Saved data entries
=-=-=

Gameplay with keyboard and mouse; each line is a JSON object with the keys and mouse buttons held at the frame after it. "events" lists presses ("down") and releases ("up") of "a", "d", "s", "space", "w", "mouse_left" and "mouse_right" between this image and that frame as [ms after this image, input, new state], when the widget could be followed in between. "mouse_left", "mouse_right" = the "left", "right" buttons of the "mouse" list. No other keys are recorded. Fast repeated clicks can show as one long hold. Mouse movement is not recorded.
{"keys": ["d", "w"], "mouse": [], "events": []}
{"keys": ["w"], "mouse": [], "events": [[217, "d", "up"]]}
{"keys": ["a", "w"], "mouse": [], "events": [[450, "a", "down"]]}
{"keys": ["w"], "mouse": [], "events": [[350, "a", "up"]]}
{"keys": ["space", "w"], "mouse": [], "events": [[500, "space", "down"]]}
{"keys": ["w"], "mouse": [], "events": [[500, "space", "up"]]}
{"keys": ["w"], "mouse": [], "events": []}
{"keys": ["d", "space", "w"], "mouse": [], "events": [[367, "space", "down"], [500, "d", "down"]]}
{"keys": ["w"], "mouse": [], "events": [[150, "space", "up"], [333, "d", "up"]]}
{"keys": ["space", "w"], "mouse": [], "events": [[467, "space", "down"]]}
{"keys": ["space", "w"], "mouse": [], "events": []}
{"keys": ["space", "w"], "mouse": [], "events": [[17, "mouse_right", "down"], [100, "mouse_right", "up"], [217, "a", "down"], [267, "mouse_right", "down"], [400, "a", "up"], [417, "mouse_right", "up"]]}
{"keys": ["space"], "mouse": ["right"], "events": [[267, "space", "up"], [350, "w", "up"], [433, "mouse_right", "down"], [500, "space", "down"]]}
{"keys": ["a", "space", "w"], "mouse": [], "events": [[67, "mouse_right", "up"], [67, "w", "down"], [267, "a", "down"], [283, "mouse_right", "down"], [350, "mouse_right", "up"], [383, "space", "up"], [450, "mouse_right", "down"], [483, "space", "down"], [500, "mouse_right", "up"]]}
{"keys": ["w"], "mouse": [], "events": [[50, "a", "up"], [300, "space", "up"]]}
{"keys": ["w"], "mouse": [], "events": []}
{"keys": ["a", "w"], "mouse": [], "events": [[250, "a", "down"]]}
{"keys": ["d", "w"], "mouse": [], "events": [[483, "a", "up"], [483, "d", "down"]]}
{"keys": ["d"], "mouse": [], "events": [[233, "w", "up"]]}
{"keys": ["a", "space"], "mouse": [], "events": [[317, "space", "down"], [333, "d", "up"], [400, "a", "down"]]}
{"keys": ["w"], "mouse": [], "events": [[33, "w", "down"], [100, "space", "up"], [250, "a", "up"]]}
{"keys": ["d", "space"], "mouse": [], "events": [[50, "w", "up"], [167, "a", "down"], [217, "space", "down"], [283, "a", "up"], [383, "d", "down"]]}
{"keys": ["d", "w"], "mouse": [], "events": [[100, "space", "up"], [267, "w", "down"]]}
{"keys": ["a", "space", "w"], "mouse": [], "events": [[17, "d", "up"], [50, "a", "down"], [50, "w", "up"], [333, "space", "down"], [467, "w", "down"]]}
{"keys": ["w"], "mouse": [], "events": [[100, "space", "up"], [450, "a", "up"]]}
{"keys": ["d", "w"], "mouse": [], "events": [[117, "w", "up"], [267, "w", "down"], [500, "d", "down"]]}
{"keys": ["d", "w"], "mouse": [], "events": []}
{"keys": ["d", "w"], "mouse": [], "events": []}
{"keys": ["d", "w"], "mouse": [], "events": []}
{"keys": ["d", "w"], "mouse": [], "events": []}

=-=-=

WHAT IS NEEDED: Print the records again, exactly as they stand above.

RESULT FOR THIS EXERCISE:
Gameplay with keyboard and mouse; each line is a JSON object with the keys and mouse buttons held at the frame after it. "events" lists presses ("down") and releases ("up") of "a", "d", "s", "space", "w", "mouse_left" and "mouse_right" between this image and that frame as [ms after this image, input, new state], when the widget could be followed in between. "mouse_left", "mouse_right" = the "left", "right" buttons of the "mouse" list. No other keys are recorded. Fast repeated clicks can show as one long hold. Mouse movement is not recorded.
{"keys": ["d", "w"], "mouse": [], "events": []}
{"keys": ["w"], "mouse": [], "events": [[217, "d", "up"]]}
{"keys": ["a", "w"], "mouse": [], "events": [[450, "a", "down"]]}
{"keys": ["w"], "mouse": [], "events": [[350, "a", "up"]]}
{"keys": ["space", "w"], "mouse": [], "events": [[500, "space", "down"]]}
{"keys": ["w"], "mouse": [], "events": [[500, "space", "up"]]}
{"keys": ["w"], "mouse": [], "events": []}
{"keys": ["d", "space", "w"], "mouse": [], "events": [[367, "space", "down"], [500, "d", "down"]]}
{"keys": ["w"], "mouse": [], "events": [[150, "space", "up"], [333, "d", "up"]]}
{"keys": ["space", "w"], "mouse": [], "events": [[467, "space", "down"]]}
{"keys": ["space", "w"], "mouse": [], "events": []}
{"keys": ["space", "w"], "mouse": [], "events": [[17, "mouse_right", "down"], [100, "mouse_right", "up"], [217, "a", "down"], [267, "mouse_right", "down"], [400, "a", "up"], [417, "mouse_right", "up"]]}
{"keys": ["space"], "mouse": ["right"], "events": [[267, "space", "up"], [350, "w", "up"], [433, "mouse_right", "down"], [500, "space", "down"]]}
{"keys": ["a", "space", "w"], "mouse": [], "events": [[67, "mouse_right", "up"], [67, "w", "down"], [267, "a", "down"], [283, "mouse_right", "down"], [350, "mouse_right", "up"], [383, "space", "up"], [450, "mouse_right", "down"], [483, "space", "down"], [500, "mouse_right", "up"]]}
{"keys": ["w"], "mouse": [], "events": [[50, "a", "up"], [300, "space", "up"]]}
{"keys": ["w"], "mouse": [], "events": []}
{"keys": ["a", "w"], "mouse": [], "events": [[250, "a", "down"]]}
{"keys": ["d", "w"], "mouse": [], "events": [[483, "a", "up"], [483, "d", "down"]]}
{"keys": ["d"], "mouse": [], "events": [[233, "w", "up"]]}
{"keys": ["a", "space"], "mouse": [], "events": [[317, "space", "down"], [333, "d", "up"], [400, "a", "down"]]}
{"keys": ["w"], "mouse": [], "events": [[33, "w", "down"], [100, "space", "up"], [250, "a", "up"]]}
{"keys": ["d", "space"], "mouse": [], "events": [[50, "w", "up"], [167, "a", "down"], [217, "space", "down"], [283, "a", "up"], [383, "d", "down"]]}
{"keys": ["d", "w"], "mouse": [], "events": [[100, "space", "up"], [267, "w", "down"]]}
{"keys": ["a", "space", "w"], "mouse": [], "events": [[17, "d", "up"], [50, "a", "down"], [50, "w", "up"], [333, "space", "down"], [467, "w", "down"]]}
{"keys": ["w"], "mouse": [], "events": [[100, "space", "up"], [450, "a", "up"]]}
{"keys": ["d", "w"], "mouse": [], "events": [[117, "w", "up"], [267, "w", "down"], [500, "d", "down"]]}
{"keys": ["d", "w"], "mouse": [], "events": []}
{"keys": ["d", "w"], "mouse": [], "events": []}
{"keys": ["d", "w"], "mouse": [], "events": []}
{"keys": ["d", "w"], "mouse": [], "events": []}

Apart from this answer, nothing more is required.